Now, what's so unusual about that, you might ask. Indeed, just like your personal account, one of the first things to do is delete all the wonderful offers made to Curry Rivel Online; business cards, help pushing Curry Rivel Online to the top of the Google search list, speciality papers and, randomly, cork yoga mats – and all from implausible email addresses, usually an unintelligible string of assorted characters. Always a give away!

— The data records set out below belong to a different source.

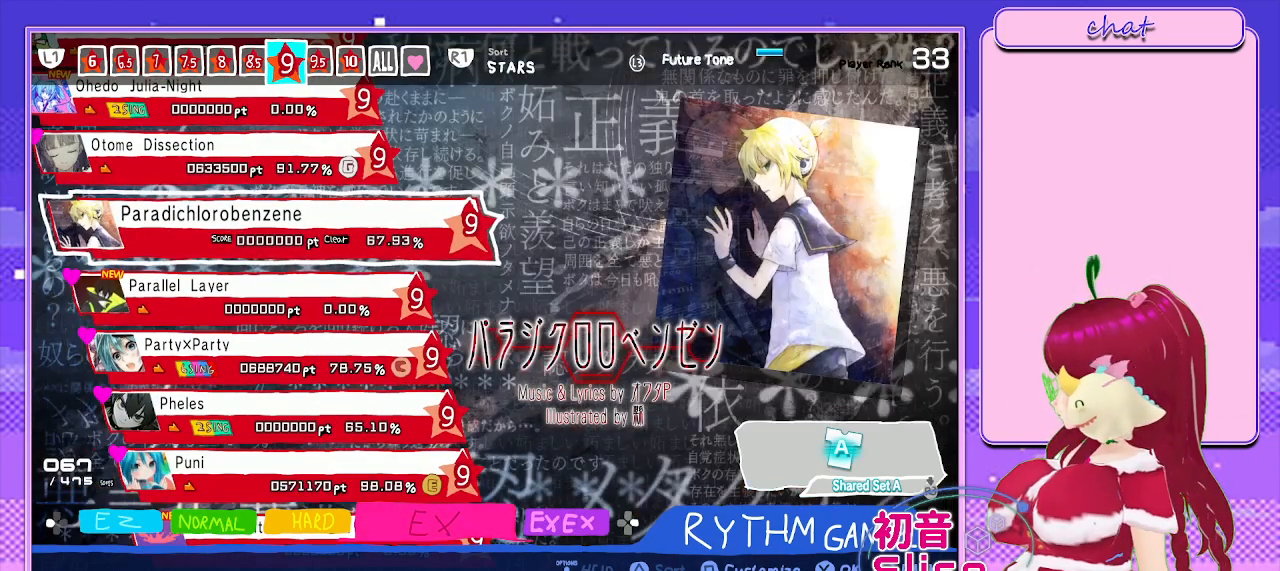
{"buttons": [], "left_stick": "center", "right_stick": "center", "events": []}
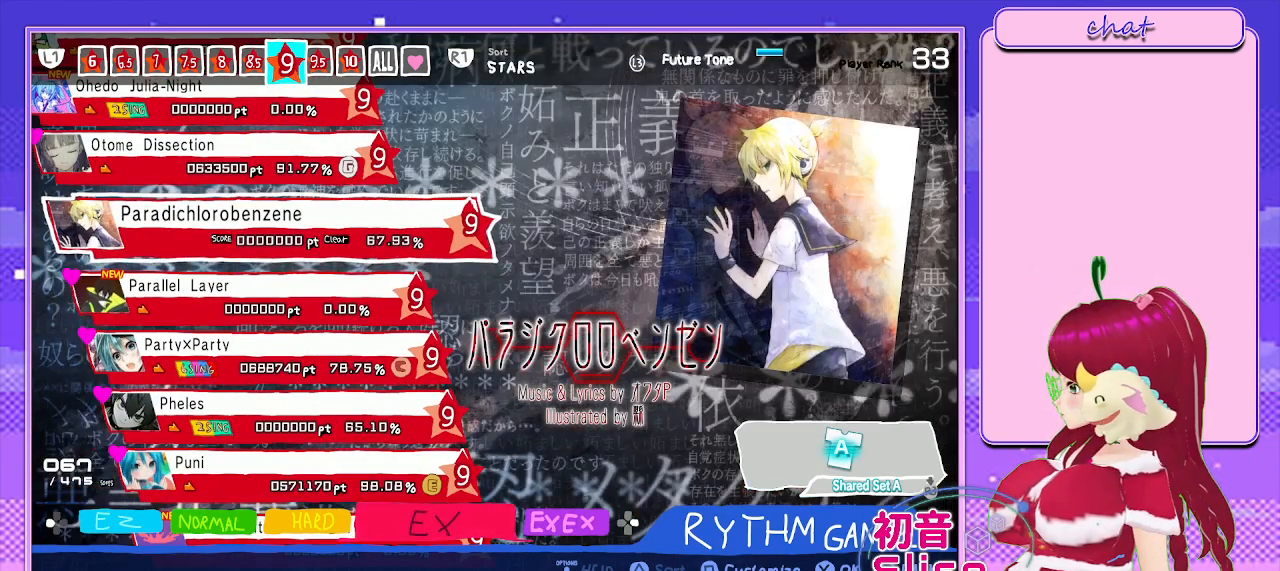
{"buttons": [], "left_stick": "center", "right_stick": "center", "events": []}
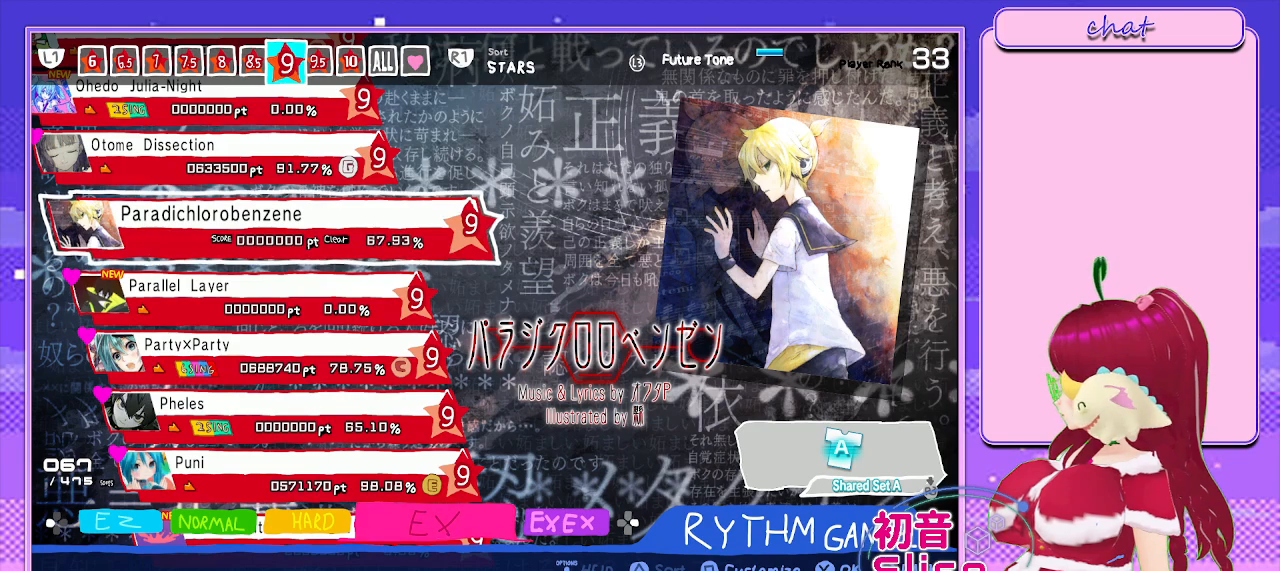
{"buttons": [], "left_stick": "center", "right_stick": "center", "events": []}
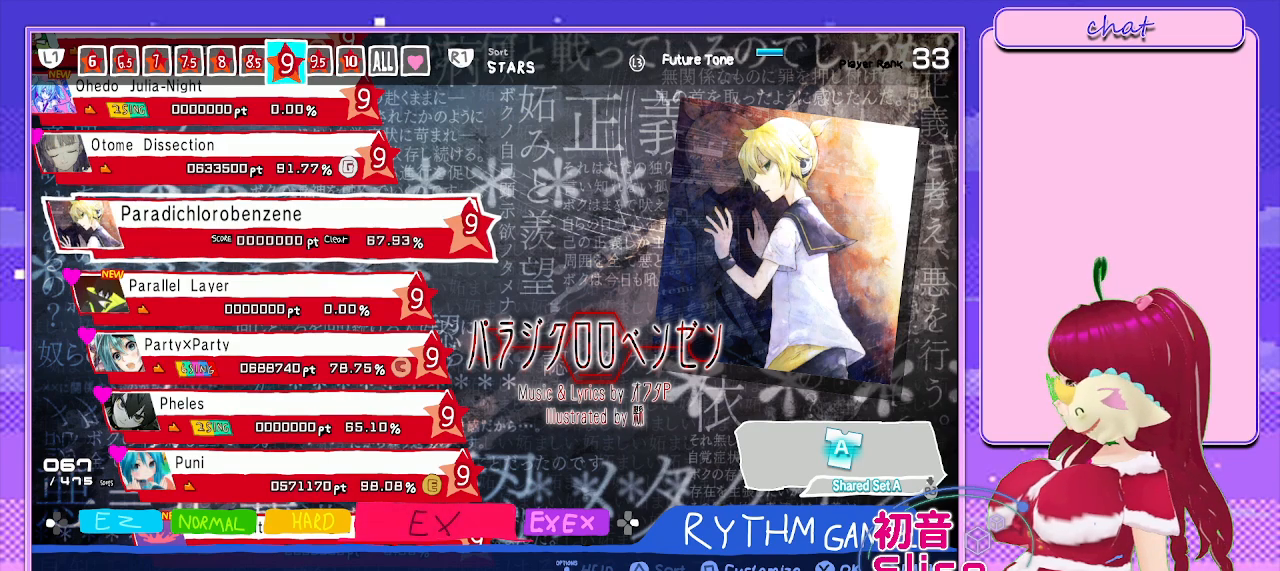
{"buttons": [], "left_stick": "center", "right_stick": "center", "events": []}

Here is the scam Mr Purves warned of.
"We have discovered that the baby grand piano advertised in the Curry Rivel news is a scam . The persons behind it , thought to be in India, will ask for a large fee to transport the piano which will never arrive. Search on line for baby grand piano scam will confirm this. There are even fake websites for the courier companies who the victim will be asked to make arrangements through. To avoid loss to our community members I wonder if we can circulate a warning not to respond to this advertisement and to be on one's guard for other similar offers requesting payments (such as a nice car I once saw advertised at a very reasonable price in Gibraltar . Could I just forward the cost of ferrying it back to the UK?) . Interestingly this exact (Yamaha baby Grand) scam was highlighted in yesterday's issue (1st of April , how appropriate!) of the Daily Telegraph in the Katy Morley column."
Such an add did indeed appear in the March edition of CRN. Fortunately it didn't give any contact details so one can only hope that no-one in Curry Rivel has suffered a loss. It is however a useful reminder to be on our guard and always verify the authenticity of any offer before handing over the dosh.
If it looks too good to be true, then I guess it probably is.